§ **GOAL OF THE EXERCISE**: Copy every entry in the listing below exactly, but not the pictures.

§ **SUPPLIED RECORDS**:
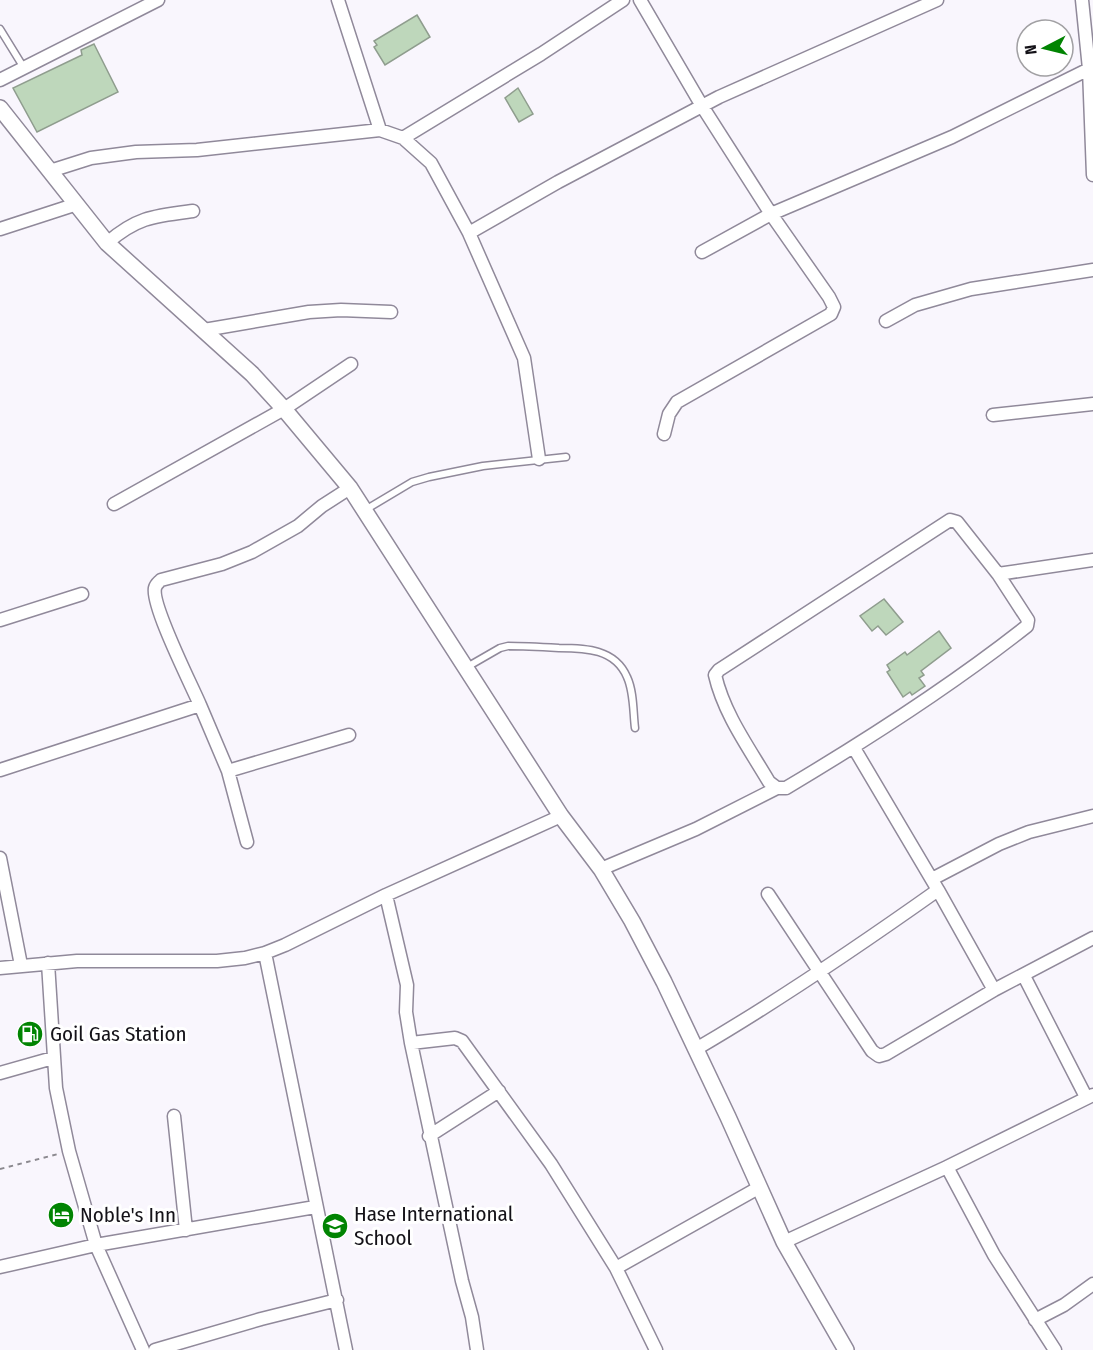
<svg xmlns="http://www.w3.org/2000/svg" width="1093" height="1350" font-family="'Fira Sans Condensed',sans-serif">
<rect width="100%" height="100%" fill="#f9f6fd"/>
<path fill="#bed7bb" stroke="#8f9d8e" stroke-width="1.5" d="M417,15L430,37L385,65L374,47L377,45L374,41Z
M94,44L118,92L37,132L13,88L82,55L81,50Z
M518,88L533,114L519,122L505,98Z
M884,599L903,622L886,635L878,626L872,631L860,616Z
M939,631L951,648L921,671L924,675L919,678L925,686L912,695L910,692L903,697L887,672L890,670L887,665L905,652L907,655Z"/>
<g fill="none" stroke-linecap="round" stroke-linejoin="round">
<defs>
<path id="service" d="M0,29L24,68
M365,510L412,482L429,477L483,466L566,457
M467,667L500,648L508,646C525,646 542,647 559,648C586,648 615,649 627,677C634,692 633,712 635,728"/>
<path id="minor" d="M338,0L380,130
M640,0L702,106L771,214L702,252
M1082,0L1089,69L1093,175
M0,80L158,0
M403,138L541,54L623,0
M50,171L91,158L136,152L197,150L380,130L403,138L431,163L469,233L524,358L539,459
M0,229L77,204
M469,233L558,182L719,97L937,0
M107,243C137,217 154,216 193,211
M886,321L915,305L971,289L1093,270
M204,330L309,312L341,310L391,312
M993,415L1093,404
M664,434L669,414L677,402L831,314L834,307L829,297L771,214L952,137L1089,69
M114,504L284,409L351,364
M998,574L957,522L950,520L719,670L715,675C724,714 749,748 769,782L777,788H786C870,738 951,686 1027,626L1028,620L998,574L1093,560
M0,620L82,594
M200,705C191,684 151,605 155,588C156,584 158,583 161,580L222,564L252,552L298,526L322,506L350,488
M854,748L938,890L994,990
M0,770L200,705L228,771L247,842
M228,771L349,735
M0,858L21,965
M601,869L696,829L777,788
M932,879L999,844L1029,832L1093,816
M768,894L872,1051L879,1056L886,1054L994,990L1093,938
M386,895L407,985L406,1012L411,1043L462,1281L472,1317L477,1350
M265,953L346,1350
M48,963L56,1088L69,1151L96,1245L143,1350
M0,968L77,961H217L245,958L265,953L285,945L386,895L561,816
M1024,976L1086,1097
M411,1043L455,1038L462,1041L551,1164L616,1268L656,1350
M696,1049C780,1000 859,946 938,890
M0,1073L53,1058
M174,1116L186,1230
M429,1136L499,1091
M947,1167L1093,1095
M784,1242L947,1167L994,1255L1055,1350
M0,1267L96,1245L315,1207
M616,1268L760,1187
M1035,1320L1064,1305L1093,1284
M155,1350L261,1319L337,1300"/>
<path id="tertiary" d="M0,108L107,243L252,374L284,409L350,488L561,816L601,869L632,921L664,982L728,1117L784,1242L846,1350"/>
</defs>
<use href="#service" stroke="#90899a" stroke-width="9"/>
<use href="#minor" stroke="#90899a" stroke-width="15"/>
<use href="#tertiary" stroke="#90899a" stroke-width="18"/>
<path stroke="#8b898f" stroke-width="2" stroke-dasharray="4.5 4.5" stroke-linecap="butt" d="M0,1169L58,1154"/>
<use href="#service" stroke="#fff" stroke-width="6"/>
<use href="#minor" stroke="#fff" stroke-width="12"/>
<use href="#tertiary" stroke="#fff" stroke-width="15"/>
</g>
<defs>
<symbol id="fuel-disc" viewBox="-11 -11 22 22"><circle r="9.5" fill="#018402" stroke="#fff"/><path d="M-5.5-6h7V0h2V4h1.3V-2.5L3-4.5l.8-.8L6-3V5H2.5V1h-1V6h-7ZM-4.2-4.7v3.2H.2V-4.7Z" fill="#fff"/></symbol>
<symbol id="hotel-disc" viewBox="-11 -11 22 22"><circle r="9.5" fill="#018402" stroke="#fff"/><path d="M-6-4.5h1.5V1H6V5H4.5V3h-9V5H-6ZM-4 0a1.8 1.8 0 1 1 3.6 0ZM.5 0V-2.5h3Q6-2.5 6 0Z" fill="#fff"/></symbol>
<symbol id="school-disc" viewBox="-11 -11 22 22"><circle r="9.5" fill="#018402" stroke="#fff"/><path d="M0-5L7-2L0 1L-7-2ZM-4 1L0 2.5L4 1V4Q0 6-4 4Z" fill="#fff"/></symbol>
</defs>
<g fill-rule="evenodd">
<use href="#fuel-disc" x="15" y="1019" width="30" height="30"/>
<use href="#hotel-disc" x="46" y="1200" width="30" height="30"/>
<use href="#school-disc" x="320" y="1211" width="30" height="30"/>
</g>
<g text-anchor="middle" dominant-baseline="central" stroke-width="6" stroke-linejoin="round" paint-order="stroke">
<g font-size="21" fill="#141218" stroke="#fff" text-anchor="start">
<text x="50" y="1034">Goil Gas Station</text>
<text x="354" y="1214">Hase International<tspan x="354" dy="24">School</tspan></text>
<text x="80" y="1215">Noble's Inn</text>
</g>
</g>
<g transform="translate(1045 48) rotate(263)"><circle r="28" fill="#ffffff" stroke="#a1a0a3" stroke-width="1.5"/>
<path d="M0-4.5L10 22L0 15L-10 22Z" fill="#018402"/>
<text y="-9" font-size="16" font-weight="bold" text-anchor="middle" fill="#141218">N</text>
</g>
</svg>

§ **ANSWER**:
<svg xmlns="http://www.w3.org/2000/svg" width="1093" height="1350" font-family="'Fira Sans Condensed',sans-serif">
<rect width="100%" height="100%" fill="#f9f6fd"/>
<path fill="#bed7bb" stroke="#8f9d8e" stroke-width="1.5" d="M417,15L430,37L385,65L374,47L377,45L374,41Z
M94,44L118,92L37,132L13,88L82,55L81,50Z
M518,88L533,114L519,122L505,98Z
M884,599L903,622L886,635L878,626L872,631L860,616Z
M939,631L951,648L921,671L924,675L919,678L925,686L912,695L910,692L903,697L887,672L890,670L887,665L905,652L907,655Z"/>
<g fill="none" stroke-linecap="round" stroke-linejoin="round">
<defs>
<path id="service" d="M0,29L24,68
M365,510L412,482L429,477L483,466L566,457
M467,667L500,648L508,646C525,646 542,647 559,648C586,648 615,649 627,677C634,692 633,712 635,728"/>
<path id="minor" d="M338,0L380,130
M640,0L702,106L771,214L702,252
M1082,0L1089,69L1093,175
M0,80L158,0
M403,138L541,54L623,0
M50,171L91,158L136,152L197,150L380,130L403,138L431,163L469,233L524,358L539,459
M0,229L77,204
M469,233L558,182L719,97L937,0
M107,243C137,217 154,216 193,211
M886,321L915,305L971,289L1093,270
M204,330L309,312L341,310L391,312
M993,415L1093,404
M664,434L669,414L677,402L831,314L834,307L829,297L771,214L952,137L1089,69
M114,504L284,409L351,364
M998,574L957,522L950,520L719,670L715,675C724,714 749,748 769,782L777,788H786C870,738 951,686 1027,626L1028,620L998,574L1093,560
M0,620L82,594
M200,705C191,684 151,605 155,588C156,584 158,583 161,580L222,564L252,552L298,526L322,506L350,488
M854,748L938,890L994,990
M0,770L200,705L228,771L247,842
M228,771L349,735
M0,858L21,965
M601,869L696,829L777,788
M932,879L999,844L1029,832L1093,816
M768,894L872,1051L879,1056L886,1054L994,990L1093,938
M386,895L407,985L406,1012L411,1043L462,1281L472,1317L477,1350
M265,953L346,1350
M48,963L56,1088L69,1151L96,1245L143,1350
M0,968L77,961H217L245,958L265,953L285,945L386,895L561,816
M1024,976L1086,1097
M411,1043L455,1038L462,1041L551,1164L616,1268L656,1350
M696,1049C780,1000 859,946 938,890
M0,1073L53,1058
M174,1116L186,1230
M429,1136L499,1091
M947,1167L1093,1095
M784,1242L947,1167L994,1255L1055,1350
M0,1267L96,1245L315,1207
M616,1268L760,1187
M1035,1320L1064,1305L1093,1284
M155,1350L261,1319L337,1300"/>
<path id="tertiary" d="M0,108L107,243L252,374L284,409L350,488L561,816L601,869L632,921L664,982L728,1117L784,1242L846,1350"/>
</defs>
<use href="#service" stroke="#90899a" stroke-width="9"/>
<use href="#minor" stroke="#90899a" stroke-width="15"/>
<use href="#tertiary" stroke="#90899a" stroke-width="18"/>
<path stroke="#8b898f" stroke-width="2" stroke-dasharray="4.5 4.5" stroke-linecap="butt" d="M0,1169L58,1154"/>
<use href="#service" stroke="#fff" stroke-width="6"/>
<use href="#minor" stroke="#fff" stroke-width="12"/>
<use href="#tertiary" stroke="#fff" stroke-width="15"/>
</g>
<defs>
<symbol id="fuel-disc" viewBox="-11 -11 22 22"><circle r="9.5" fill="#018402" stroke="#fff"/><path d="M-5.5-6h7V0h2V4h1.3V-2.5L3-4.5l.8-.8L6-3V5H2.5V1h-1V6h-7ZM-4.2-4.7v3.2H.2V-4.7Z" fill="#fff"/></symbol>
<symbol id="hotel-disc" viewBox="-11 -11 22 22"><circle r="9.5" fill="#018402" stroke="#fff"/><path d="M-6-4.5h1.5V1H6V5H4.5V3h-9V5H-6ZM-4 0a1.8 1.8 0 1 1 3.6 0ZM.5 0V-2.5h3Q6-2.5 6 0Z" fill="#fff"/></symbol>
<symbol id="school-disc" viewBox="-11 -11 22 22"><circle r="9.5" fill="#018402" stroke="#fff"/><path d="M0-5L7-2L0 1L-7-2ZM-4 1L0 2.5L4 1V4Q0 6-4 4Z" fill="#fff"/></symbol>
</defs>
<g fill-rule="evenodd">
<use href="#fuel-disc" x="15" y="1019" width="30" height="30"/>
<use href="#hotel-disc" x="46" y="1200" width="30" height="30"/>
<use href="#school-disc" x="320" y="1211" width="30" height="30"/>
</g>
<g text-anchor="middle" dominant-baseline="central" stroke-width="6" stroke-linejoin="round" paint-order="stroke">
<g font-size="21" fill="#141218" stroke="#fff" text-anchor="start">
<text x="50" y="1034">Goil Gas Station</text>
<text x="354" y="1214">Hase International<tspan x="354" dy="24">School</tspan></text>
<text x="80" y="1215">Noble's Inn</text>
</g>
</g>
<g transform="translate(1045 48) rotate(263)"><circle r="28" fill="#ffffff" stroke="#a1a0a3" stroke-width="1.5"/>
<path d="M0-4.5L10 22L0 15L-10 22Z" fill="#018402"/>
<text y="-9" font-size="16" font-weight="bold" text-anchor="middle" fill="#141218">N</text>
</g>
</svg>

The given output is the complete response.